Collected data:
------------------------------------------------

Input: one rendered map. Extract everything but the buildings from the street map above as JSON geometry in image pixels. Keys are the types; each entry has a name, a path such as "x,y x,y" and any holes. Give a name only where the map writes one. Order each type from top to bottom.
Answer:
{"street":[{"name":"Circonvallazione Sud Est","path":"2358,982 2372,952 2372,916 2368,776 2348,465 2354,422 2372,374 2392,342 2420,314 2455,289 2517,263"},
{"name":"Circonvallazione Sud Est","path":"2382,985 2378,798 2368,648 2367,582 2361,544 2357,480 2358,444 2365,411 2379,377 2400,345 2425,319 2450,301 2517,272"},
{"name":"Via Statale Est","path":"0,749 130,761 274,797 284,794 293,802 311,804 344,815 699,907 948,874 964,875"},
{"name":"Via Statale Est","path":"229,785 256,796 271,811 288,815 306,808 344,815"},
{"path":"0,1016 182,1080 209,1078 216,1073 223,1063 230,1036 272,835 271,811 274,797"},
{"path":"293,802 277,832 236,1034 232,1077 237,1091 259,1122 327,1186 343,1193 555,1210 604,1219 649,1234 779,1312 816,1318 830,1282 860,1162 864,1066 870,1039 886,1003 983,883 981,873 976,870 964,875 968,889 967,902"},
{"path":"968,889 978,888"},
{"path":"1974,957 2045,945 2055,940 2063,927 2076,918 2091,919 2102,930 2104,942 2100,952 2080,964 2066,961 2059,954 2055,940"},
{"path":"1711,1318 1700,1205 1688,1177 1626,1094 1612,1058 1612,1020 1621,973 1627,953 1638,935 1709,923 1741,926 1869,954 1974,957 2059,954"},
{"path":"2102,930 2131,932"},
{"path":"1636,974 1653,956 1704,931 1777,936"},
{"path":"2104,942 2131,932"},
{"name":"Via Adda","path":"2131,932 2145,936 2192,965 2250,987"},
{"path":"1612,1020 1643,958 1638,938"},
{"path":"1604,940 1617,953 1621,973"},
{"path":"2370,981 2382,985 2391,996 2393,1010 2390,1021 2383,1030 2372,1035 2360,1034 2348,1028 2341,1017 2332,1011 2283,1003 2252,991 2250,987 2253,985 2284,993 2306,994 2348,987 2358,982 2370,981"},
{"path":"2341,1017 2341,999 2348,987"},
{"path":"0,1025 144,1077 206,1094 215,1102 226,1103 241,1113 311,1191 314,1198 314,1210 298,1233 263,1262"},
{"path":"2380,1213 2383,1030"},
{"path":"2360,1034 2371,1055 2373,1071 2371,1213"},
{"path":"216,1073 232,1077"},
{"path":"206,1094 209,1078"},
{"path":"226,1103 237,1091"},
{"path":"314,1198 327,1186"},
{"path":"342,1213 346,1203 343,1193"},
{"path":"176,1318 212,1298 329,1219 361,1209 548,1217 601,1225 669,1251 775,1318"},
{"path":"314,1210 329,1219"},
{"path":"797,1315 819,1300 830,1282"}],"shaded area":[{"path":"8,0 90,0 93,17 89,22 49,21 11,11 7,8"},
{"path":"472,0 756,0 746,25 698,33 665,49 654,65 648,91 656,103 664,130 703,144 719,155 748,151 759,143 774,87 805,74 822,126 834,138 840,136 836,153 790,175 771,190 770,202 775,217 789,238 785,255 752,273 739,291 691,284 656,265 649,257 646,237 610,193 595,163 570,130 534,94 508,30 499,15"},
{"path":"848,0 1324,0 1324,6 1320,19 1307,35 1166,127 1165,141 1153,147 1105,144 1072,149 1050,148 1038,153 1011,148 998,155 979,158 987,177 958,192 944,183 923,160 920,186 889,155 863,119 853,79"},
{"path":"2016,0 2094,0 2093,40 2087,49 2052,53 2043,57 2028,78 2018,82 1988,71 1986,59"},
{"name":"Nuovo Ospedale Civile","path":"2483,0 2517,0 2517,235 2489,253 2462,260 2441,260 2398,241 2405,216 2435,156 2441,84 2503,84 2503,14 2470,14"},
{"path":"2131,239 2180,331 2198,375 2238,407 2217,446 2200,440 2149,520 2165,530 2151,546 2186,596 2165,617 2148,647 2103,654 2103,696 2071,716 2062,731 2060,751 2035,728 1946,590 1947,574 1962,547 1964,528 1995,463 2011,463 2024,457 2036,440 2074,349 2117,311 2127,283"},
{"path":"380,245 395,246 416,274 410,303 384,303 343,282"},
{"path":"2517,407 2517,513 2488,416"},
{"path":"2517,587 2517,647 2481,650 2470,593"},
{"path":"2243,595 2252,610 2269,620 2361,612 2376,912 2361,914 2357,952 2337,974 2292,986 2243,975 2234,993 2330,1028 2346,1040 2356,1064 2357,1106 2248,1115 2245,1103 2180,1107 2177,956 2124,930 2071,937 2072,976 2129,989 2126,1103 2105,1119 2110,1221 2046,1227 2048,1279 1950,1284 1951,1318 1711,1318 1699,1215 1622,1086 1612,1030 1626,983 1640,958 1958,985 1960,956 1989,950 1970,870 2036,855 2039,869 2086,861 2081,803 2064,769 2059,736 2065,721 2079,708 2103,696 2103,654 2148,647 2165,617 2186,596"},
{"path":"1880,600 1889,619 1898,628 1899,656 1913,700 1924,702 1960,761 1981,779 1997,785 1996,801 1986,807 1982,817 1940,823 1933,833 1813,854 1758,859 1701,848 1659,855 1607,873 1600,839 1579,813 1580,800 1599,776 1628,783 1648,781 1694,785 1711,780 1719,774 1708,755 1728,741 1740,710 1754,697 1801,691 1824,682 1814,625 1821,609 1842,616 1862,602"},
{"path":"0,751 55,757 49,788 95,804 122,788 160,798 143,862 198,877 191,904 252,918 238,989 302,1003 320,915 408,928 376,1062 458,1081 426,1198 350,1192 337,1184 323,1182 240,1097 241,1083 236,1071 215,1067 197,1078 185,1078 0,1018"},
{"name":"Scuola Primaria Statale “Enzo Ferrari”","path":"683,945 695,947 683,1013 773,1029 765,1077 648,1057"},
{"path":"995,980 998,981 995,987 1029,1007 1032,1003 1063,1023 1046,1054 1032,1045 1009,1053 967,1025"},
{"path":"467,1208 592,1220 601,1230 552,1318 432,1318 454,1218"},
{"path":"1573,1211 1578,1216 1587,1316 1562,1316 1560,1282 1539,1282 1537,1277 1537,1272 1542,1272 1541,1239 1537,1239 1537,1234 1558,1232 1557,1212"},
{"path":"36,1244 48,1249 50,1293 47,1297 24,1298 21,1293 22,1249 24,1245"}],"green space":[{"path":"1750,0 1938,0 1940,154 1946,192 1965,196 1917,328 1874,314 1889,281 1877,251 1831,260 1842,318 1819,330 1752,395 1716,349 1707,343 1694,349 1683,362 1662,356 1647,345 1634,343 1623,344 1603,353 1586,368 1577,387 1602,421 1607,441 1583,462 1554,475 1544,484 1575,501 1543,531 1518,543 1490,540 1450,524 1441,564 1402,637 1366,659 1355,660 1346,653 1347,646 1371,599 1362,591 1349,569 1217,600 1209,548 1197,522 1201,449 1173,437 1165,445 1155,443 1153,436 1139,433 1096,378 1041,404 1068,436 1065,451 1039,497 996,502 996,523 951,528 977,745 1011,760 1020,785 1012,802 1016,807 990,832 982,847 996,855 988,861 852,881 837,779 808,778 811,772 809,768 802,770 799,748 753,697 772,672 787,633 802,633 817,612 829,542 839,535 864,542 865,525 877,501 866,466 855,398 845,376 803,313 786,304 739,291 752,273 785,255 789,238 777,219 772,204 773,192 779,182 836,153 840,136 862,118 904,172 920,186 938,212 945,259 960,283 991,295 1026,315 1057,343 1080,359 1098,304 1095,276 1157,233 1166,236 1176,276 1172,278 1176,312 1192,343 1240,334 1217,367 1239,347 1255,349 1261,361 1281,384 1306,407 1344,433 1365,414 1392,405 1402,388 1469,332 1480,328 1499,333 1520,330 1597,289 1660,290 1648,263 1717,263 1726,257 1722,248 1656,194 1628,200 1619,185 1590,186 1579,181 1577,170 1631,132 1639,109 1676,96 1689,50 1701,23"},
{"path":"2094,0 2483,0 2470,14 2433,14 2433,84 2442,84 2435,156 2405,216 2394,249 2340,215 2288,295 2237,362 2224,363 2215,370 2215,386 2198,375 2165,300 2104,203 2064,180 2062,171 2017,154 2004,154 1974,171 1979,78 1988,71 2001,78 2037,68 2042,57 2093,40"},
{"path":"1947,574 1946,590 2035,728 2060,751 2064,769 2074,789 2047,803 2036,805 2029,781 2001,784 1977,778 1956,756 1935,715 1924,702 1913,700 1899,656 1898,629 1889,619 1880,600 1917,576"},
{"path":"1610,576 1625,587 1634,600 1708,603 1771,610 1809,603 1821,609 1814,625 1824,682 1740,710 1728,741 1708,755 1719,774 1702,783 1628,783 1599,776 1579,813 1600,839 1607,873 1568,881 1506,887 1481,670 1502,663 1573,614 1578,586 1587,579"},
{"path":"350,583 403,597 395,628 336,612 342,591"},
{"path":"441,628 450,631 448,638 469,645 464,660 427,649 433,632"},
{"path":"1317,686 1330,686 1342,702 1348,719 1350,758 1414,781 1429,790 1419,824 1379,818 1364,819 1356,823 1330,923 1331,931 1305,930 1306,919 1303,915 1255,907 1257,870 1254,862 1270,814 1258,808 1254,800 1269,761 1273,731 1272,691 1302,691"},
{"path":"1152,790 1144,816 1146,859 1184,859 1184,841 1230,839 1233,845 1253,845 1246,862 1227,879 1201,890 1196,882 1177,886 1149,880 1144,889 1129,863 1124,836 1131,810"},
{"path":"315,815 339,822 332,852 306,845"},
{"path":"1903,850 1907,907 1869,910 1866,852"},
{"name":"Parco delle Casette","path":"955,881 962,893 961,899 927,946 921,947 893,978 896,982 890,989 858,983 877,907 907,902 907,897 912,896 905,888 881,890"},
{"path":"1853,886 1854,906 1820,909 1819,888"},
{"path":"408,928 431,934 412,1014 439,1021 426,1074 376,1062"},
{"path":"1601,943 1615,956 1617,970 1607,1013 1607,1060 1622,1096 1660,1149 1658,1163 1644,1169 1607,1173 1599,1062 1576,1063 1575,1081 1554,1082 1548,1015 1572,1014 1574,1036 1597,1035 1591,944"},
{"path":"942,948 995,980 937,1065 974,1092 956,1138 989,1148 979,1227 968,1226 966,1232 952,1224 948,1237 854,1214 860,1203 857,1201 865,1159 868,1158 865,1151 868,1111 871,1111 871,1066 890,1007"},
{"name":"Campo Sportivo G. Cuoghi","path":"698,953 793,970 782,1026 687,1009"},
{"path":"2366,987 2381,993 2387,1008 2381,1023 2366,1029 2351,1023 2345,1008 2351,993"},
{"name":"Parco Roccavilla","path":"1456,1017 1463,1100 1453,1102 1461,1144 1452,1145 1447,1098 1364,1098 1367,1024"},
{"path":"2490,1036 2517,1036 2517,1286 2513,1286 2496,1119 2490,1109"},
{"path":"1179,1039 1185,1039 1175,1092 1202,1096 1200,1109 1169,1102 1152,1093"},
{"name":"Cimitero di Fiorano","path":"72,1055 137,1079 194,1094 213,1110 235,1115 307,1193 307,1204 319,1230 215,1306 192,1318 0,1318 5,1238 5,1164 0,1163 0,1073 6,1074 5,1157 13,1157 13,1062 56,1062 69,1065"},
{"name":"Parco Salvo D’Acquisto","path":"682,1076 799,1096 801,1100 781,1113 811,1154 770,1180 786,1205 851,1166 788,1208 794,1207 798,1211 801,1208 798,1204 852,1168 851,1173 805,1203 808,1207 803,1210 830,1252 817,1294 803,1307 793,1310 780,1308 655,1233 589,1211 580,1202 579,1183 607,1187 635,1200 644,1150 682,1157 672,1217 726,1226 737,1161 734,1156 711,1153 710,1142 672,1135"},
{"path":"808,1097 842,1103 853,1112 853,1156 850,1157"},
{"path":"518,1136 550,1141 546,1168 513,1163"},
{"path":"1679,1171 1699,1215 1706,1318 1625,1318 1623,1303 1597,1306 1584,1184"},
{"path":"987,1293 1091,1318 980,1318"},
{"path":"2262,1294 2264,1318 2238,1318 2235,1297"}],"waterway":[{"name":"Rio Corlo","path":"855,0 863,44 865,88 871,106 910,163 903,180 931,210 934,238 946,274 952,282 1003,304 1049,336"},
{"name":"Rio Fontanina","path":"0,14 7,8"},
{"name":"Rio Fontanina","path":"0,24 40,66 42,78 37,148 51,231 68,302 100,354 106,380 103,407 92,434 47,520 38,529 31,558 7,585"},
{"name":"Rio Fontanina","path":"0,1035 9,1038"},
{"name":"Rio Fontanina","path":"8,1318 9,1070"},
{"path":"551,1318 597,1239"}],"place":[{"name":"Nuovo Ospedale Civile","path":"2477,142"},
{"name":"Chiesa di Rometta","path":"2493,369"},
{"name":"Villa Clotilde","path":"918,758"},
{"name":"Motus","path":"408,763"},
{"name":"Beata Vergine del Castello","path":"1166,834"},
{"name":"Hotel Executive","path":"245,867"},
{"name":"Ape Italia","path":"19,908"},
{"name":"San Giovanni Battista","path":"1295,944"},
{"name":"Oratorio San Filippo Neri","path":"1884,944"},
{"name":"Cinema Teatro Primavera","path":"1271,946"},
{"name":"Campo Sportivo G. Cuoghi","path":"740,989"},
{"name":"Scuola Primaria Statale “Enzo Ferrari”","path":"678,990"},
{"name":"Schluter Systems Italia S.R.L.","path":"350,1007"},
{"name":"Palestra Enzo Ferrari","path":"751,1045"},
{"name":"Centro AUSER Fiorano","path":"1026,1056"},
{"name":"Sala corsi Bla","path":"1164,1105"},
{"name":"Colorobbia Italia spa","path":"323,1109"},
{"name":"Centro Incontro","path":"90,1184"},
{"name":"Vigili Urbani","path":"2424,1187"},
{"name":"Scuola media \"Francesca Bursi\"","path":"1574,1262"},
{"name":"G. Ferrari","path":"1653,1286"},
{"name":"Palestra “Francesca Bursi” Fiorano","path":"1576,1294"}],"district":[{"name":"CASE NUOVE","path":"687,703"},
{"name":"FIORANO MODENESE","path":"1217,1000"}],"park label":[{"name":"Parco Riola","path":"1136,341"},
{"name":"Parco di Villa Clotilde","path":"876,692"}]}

------------------------------------------------

Instructions to follow: Nothing but a number should be given: the count of lines above that include the string "Palestra".

Answer area: 2